Татьянушкин подполз, тяжело дыша, в нейлоновой куртке, раздутой, нашпигованной гранатами, автоматными рожками, фонарем, портативной рацией. Встал на колени, и пар от его дыхания был желтым на фоне Дворца.
– Почему без бронежилета? – спросил Калмыков, оглядывая его выпуклую от гранат и магазинов грудь.
– Не хочу, – ответил Татьянушкин. – Решил: кто кого. Либо я судьбу, либо она меня.
В том, что сказал Татьянушкин, не было бравады, а упорная решимость и истовость. Дело, на которое они поднялись, было предельным и неизбежным и для многих последним в жизни.
Дворец сиял на горе. В арыке, прижав к земле штурмовые лестницы, притаились солдаты.

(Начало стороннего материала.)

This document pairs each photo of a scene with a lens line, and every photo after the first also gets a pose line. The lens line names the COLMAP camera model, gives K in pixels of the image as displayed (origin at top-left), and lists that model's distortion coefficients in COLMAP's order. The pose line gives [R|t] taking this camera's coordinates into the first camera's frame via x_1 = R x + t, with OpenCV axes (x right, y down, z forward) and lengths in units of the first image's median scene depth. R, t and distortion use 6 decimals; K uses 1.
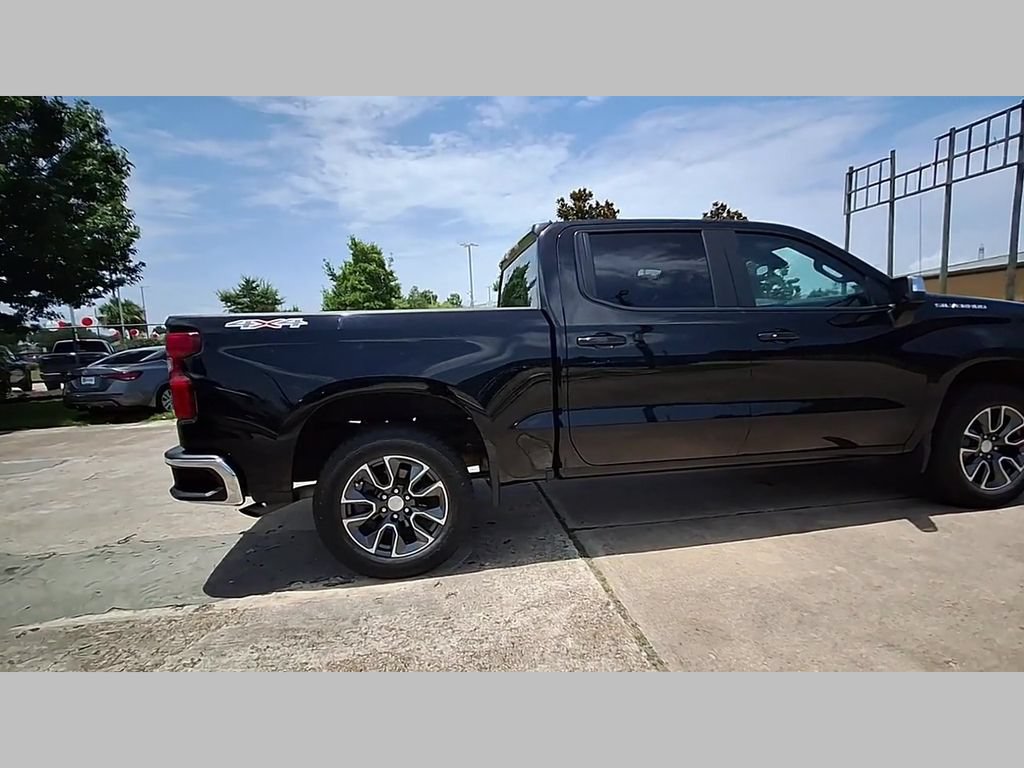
lens RADIAL K [[511.6, 0, 508.7], [0, 511.6, 390.7], [0, 0, 1]] dist [-0.000961, -0.006936]
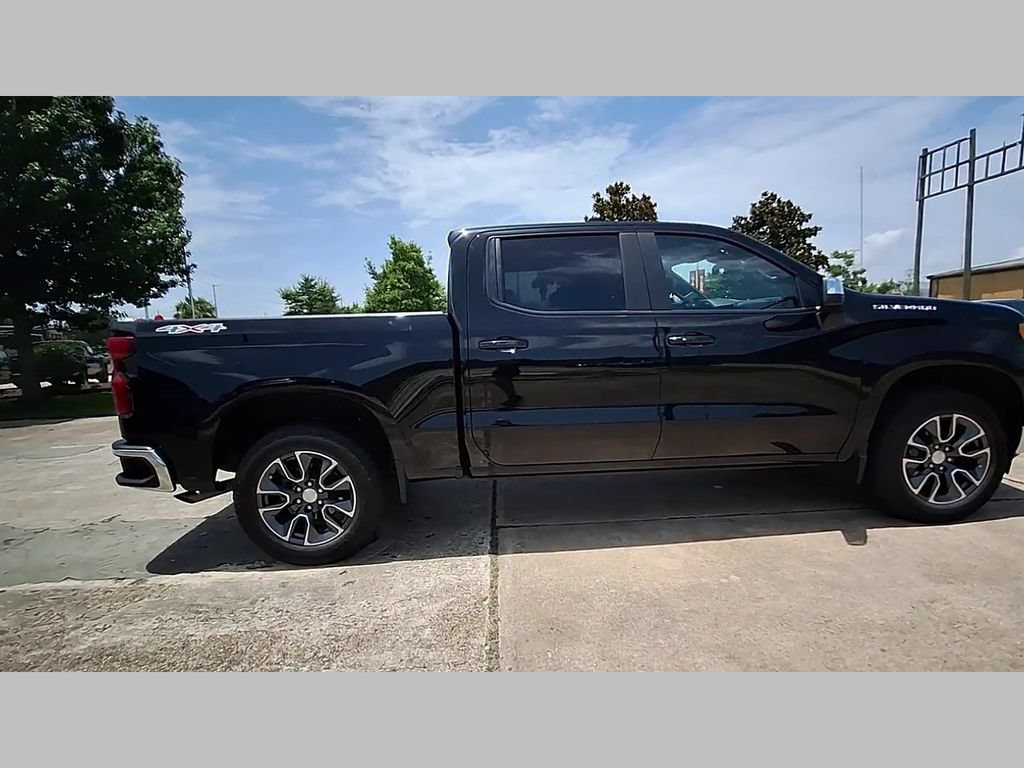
lens RADIAL K [[511.6, 0, 507.5], [0, 511.6, 390.5], [0, 0, 1]] dist [-0.000961, -0.006936]
pose [[0.993779, 0.012822, -0.110626, 0.260564], [-0.011853, 0.999885, 0.009411, -0.012832], [0.110734, -0.008042, 0.993818, -0.016963]]
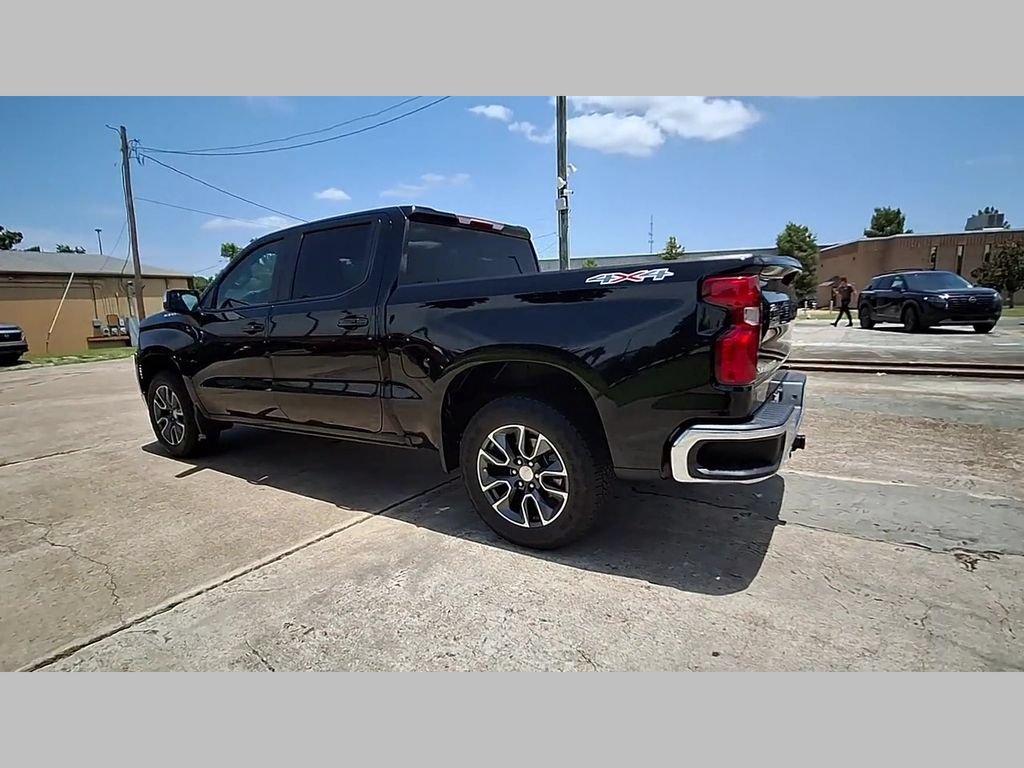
lens RADIAL K [[511.6, 0, 511.6], [0, 511.6, 391.3], [0, 0, 1]] dist [-0.000961, -0.006936]
pose [[-0.741720, -0.034475, 0.669823, -0.808928], [0.141825, 0.968034, 0.206872, -0.169713], [-0.655544, 0.248438, -0.713121, 1.985166]]
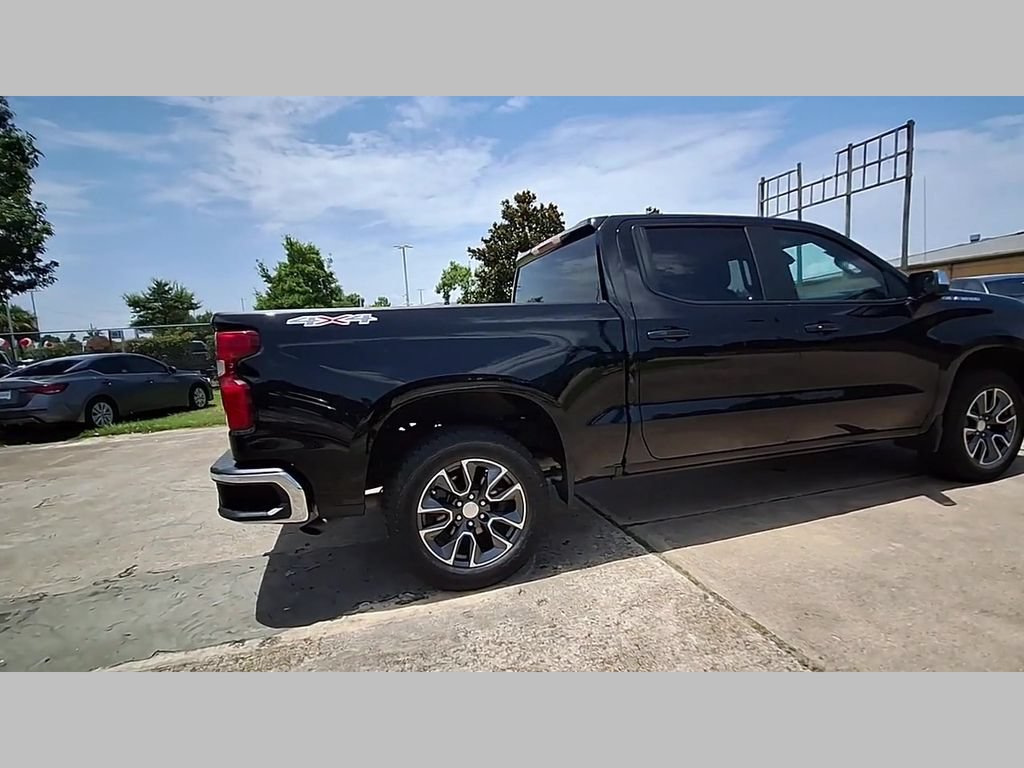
lens RADIAL K [[511.6, 0, 509.6], [0, 511.6, 389.3], [0, 0, 1]] dist [-0.000961, -0.006936]
pose [[0.989965, -0.030035, 0.138085, -0.231477], [0.031136, 0.999498, -0.005816, 0.005134], [-0.137841, 0.010057, 0.990403, 0.046099]]
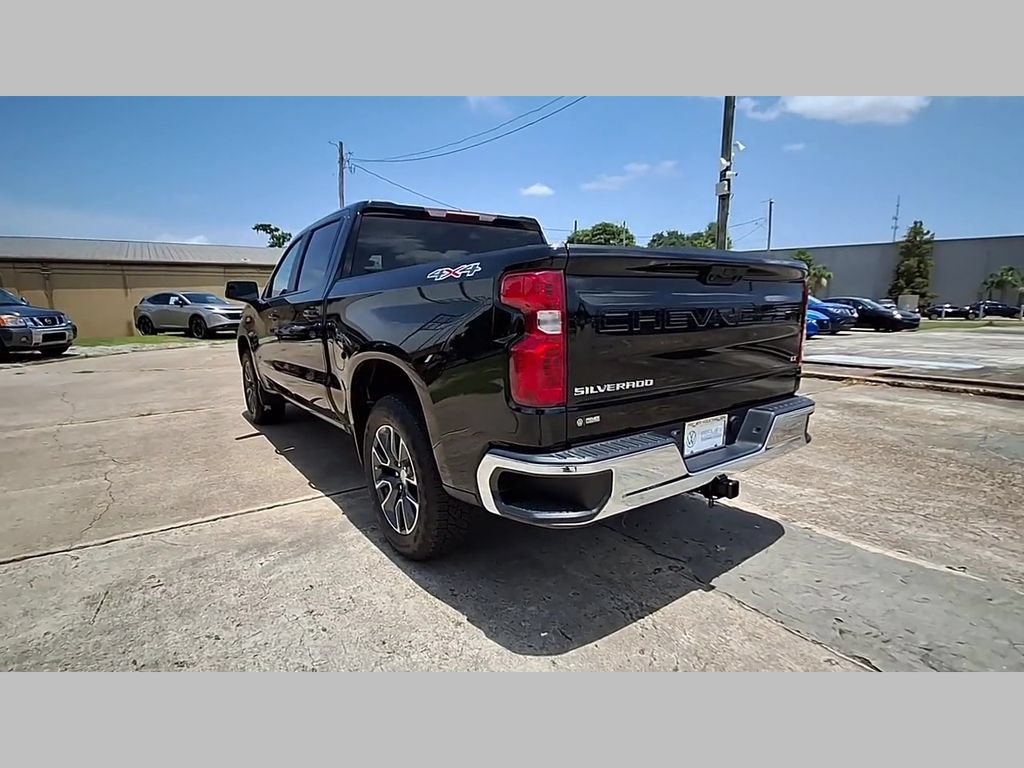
lens RADIAL K [[511.6, 0, 504.0], [0, 511.6, 394.2], [0, 0, 1]] dist [-0.000961, -0.006936]
pose [[-0.446184, -0.101095, 0.889213, -1.039013], [0.127950, 0.976186, 0.175185, -0.112231], [-0.885748, 0.191939, -0.422623, 1.587353]]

Калмыков, поглаживая лакированное цевье автомата, вдруг вспомнил: в детстве, в Москве, в темном углу двора, среди крапивы и древесного сора, он строил тайник. В черной сырой земле рыл глубокую ямку, выкладывая ее глиняными черепками, фарфоровыми осколками. Цветочки, лазоревые и золотые каемки, и на мягкий лист лопуха, среди стекла и фарфора, клал мертвую желтую птицу, умершую канарейку. И после, засыпая в ночи, все мерещилось: под землей, в усыпальнице, среди изразцов и узоров, на бархатной зеленой подстилке лежит желтогрудая птица.
Мелькнуло и кануло. Дворец на горе. Гладкое цевье автомата.
– Только бы твой начштаба подстанцию вырубил! – сказал Татьянушкин. – Если прожектора зажгутся, мы все на ладони, под пулеметами поляжем!
Калмыков не ответил, смотрел на часы, приближавшие минуту атаки.